Even after that invasion, David E. Cole, director of the Office for the Study of Automotive Transportation at the Transportation Research Institute of the University of Michigan, was making the following case:
The decade’s most significant change in oil equations was not Saddam Hussein. It was the collapse of Soviet communism. Cole’s reasoning: the Soviet Union is the world’s largest producer of oil—greater than Saudi Arabia. The major limit on that exploitation is lack of sophisticated Western technology. Therefore, the easiest way for the Soviets to gain hard currency quickly is to allow Western wildcatters to enhance the efficiency of Siberian oil fields.
There really are few shortages of petrochemicals on the horizon throughout the twenty-first century and even into the twenty-second—if we are ready to pay the price. If we choose to accept the political and environmental and military and economic consequences, we can find enough oil on this planet.
Of course, there are good reasons not to do that. Gasoline helps cause the air in places like Southern California to be characterized as “unhealthful” 232 days a year. This is the basis of an important idea: that the liberation the automobile offers is a false one; that it sows the seeds of its own destruction. Individual transportation, in this view, is the Machine that will destroy the Garden.
There’s a challenge inherent in that observation. Plenty of more environmentally benign fuels could move our automobiles—natural gas, alcohol from renewable plant life, solar-generated hydrogen, solar-generated electricity. They are not as cheap as gasoline. They might cost the equivalent of as much as $4.00 a gallon, which was the price of gaso
line in 1990 in Milan, Stockholm, Paris, and Dublin.
But here’s the point. Suppose we as a society decide to turn against gasoline for environmental and political reasons, the way we appear to have turned against nuclear power. There is still little if any reason to think that it would lead to the demise of individual transportation—the car.

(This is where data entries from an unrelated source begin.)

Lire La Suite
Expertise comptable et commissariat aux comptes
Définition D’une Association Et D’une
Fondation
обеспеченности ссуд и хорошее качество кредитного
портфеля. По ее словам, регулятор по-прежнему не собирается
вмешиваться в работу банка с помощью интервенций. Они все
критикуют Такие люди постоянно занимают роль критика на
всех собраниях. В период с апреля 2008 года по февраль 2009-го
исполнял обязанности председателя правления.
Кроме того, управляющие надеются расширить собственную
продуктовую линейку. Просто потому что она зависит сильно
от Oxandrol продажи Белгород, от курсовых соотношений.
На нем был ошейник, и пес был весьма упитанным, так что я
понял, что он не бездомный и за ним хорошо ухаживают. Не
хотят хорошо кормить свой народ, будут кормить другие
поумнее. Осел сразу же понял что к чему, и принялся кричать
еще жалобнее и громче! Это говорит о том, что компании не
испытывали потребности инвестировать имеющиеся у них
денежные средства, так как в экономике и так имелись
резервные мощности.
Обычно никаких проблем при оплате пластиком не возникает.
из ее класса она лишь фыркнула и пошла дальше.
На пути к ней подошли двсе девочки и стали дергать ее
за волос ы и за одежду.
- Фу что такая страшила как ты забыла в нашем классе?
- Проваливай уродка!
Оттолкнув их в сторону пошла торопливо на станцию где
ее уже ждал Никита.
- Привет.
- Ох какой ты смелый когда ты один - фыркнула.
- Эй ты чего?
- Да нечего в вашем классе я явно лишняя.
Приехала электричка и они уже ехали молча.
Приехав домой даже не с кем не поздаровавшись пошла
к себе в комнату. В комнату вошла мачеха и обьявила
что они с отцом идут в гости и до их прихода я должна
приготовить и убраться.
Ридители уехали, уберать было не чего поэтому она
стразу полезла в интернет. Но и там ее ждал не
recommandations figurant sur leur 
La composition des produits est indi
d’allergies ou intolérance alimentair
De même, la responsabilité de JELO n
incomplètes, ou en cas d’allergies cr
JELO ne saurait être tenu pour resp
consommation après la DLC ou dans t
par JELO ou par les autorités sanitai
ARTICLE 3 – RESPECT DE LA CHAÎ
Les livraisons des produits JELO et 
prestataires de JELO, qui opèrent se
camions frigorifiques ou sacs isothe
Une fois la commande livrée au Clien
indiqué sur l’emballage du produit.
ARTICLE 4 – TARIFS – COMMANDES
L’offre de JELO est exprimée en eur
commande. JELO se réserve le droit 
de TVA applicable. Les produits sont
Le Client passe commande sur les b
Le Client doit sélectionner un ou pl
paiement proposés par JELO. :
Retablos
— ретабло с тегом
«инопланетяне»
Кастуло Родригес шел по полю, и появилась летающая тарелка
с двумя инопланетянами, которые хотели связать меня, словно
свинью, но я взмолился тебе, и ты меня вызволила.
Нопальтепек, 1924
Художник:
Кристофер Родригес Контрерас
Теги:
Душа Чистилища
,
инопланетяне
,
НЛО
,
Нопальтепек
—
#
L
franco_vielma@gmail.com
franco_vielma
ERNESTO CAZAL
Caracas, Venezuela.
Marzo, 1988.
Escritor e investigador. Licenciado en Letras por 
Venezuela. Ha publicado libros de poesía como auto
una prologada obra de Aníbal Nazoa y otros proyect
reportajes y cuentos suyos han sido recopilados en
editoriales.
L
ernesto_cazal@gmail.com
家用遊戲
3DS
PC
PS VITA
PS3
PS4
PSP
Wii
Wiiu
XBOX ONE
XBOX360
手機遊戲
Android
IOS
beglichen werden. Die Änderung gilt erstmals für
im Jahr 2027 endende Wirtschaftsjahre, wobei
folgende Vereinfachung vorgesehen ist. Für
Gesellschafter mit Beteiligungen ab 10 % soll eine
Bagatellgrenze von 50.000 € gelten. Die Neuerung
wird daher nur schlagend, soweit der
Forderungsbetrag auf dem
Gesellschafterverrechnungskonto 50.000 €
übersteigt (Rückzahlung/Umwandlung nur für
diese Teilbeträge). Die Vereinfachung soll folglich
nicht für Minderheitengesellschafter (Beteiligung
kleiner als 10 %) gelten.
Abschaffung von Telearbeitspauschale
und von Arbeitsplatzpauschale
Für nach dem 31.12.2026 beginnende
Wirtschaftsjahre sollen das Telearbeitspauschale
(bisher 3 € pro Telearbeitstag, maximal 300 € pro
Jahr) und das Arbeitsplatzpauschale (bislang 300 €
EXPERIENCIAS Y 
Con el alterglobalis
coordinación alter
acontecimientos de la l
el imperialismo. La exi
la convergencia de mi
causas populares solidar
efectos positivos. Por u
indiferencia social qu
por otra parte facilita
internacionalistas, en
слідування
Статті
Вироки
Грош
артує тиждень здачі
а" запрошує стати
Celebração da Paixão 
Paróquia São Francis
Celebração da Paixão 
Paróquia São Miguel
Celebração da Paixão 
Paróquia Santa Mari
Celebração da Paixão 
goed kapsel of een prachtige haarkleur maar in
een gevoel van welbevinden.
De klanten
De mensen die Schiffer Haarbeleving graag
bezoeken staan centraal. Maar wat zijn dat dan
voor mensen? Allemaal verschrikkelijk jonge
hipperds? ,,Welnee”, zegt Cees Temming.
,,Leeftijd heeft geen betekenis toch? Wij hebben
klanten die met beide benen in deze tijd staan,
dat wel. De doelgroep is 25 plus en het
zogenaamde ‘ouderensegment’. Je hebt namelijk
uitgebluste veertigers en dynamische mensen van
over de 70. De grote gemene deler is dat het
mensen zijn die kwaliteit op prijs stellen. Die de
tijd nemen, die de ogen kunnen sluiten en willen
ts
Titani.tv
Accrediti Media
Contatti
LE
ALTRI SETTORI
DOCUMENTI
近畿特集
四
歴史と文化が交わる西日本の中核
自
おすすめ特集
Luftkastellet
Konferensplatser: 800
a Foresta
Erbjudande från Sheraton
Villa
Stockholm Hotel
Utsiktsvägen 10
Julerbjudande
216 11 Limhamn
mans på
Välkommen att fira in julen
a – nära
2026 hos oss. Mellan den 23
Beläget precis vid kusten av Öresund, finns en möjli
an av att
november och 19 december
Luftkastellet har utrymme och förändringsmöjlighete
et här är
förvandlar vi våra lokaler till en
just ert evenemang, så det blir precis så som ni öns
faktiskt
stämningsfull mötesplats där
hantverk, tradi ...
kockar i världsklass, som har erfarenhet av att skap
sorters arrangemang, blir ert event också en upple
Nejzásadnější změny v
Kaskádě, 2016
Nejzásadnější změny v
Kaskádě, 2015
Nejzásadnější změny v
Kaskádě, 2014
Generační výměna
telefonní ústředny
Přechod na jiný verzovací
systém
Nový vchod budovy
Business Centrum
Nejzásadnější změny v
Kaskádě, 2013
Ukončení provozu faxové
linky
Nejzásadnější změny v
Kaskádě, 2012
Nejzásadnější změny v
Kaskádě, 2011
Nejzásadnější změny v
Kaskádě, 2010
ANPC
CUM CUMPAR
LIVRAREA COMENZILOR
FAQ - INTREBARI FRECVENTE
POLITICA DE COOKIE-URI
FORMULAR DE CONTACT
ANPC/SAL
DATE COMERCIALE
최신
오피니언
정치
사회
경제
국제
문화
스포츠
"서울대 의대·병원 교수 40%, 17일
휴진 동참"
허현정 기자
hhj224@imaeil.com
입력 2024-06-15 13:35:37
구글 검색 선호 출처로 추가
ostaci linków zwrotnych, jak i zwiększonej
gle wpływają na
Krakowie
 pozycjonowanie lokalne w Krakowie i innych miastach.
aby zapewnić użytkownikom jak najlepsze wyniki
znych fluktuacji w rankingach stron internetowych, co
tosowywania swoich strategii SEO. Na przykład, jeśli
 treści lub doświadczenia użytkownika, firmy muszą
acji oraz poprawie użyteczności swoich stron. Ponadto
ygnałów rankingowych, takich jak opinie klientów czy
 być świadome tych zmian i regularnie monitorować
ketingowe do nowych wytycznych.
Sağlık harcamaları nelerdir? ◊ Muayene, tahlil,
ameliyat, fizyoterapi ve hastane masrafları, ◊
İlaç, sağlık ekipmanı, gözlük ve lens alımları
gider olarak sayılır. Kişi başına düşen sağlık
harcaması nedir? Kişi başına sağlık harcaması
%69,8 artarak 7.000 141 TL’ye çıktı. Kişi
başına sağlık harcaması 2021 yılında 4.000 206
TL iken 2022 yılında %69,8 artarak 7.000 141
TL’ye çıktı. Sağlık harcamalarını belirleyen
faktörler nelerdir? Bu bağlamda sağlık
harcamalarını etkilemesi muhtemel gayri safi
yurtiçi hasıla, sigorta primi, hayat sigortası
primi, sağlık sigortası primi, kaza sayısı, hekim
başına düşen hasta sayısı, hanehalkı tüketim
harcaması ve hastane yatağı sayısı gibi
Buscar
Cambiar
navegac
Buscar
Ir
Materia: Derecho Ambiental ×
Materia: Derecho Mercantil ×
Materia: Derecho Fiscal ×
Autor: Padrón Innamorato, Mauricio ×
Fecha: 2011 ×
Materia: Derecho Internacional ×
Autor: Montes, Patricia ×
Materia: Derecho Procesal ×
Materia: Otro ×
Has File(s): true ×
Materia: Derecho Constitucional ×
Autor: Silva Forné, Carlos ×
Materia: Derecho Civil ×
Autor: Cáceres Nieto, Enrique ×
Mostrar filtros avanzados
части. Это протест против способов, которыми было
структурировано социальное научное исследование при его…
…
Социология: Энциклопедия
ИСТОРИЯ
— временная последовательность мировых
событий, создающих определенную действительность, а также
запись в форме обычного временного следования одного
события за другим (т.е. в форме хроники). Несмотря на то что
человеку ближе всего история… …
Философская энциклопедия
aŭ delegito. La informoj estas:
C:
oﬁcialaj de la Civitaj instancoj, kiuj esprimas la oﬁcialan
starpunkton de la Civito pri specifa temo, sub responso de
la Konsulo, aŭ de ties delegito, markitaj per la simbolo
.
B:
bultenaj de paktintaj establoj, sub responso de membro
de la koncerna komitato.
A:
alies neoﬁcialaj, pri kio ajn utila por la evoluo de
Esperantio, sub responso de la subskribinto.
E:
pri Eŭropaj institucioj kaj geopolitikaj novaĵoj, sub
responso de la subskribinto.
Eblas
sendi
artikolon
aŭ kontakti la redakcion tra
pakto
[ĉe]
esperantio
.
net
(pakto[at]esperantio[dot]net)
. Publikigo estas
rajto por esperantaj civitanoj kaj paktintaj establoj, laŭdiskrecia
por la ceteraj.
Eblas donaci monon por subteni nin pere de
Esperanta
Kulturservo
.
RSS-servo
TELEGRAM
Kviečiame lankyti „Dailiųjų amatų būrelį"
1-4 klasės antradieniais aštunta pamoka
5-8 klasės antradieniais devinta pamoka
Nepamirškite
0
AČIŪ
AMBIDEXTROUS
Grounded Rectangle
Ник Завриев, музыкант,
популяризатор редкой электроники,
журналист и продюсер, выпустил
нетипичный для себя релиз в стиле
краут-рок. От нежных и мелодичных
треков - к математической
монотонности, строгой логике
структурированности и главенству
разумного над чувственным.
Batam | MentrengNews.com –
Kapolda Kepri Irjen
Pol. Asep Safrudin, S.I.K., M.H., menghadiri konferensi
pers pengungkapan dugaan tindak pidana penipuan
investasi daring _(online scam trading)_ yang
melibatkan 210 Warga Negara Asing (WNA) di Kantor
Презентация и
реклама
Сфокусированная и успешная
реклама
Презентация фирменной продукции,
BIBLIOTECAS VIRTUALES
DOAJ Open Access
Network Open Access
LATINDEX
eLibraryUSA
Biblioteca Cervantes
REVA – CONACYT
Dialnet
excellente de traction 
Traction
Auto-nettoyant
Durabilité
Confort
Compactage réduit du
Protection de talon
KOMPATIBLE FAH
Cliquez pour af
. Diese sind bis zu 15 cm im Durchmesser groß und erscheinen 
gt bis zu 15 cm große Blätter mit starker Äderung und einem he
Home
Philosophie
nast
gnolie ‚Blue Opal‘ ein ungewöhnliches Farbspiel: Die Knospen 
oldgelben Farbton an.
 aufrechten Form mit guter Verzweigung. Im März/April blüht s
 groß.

Fans of the nineteenth-century cities have a tough argument to make if they think they can ignore the challenge of Edge City, hoping that OPEC or California’s South Coast Air Quality Management District will bring about the end of the automobile. They value highly what they perceive as the ancillary benefits: the end of low-density suburbs, the re-emergence of the railroad as the primary mode of transportation, the return of middle-class homes to the old downtowns, and a newly found pleasure in the walk to work.
There is no reason, however, to think that the end to the gasoline engine would produce these results. Many alternatives would become more attractive, and $4.00-a-gallon fuel would doubtless lead to more efficient automobiles. But it would not change this verity: in an affluent America, the dominant mode of transportation for generations is likely to be something with four tires and a steering wheel. In the Depression, the last thing to go was the car. It’s simply a question of what we value.
This, then, brings us to the other big problem of cars, their bodies. They are so physically big, and must be spread so far apart when they move fast, that it is impossible to get hundreds of thousands of them into one location at one time without spreading our built world all over the landscape and/or creating traffic jams.
Now that is a genuinely limiting factor. Traffic jams are a horrifying waste of that vital commodity, time. Americans tell pollsters that traffic congestion is among the most maddening problems they face.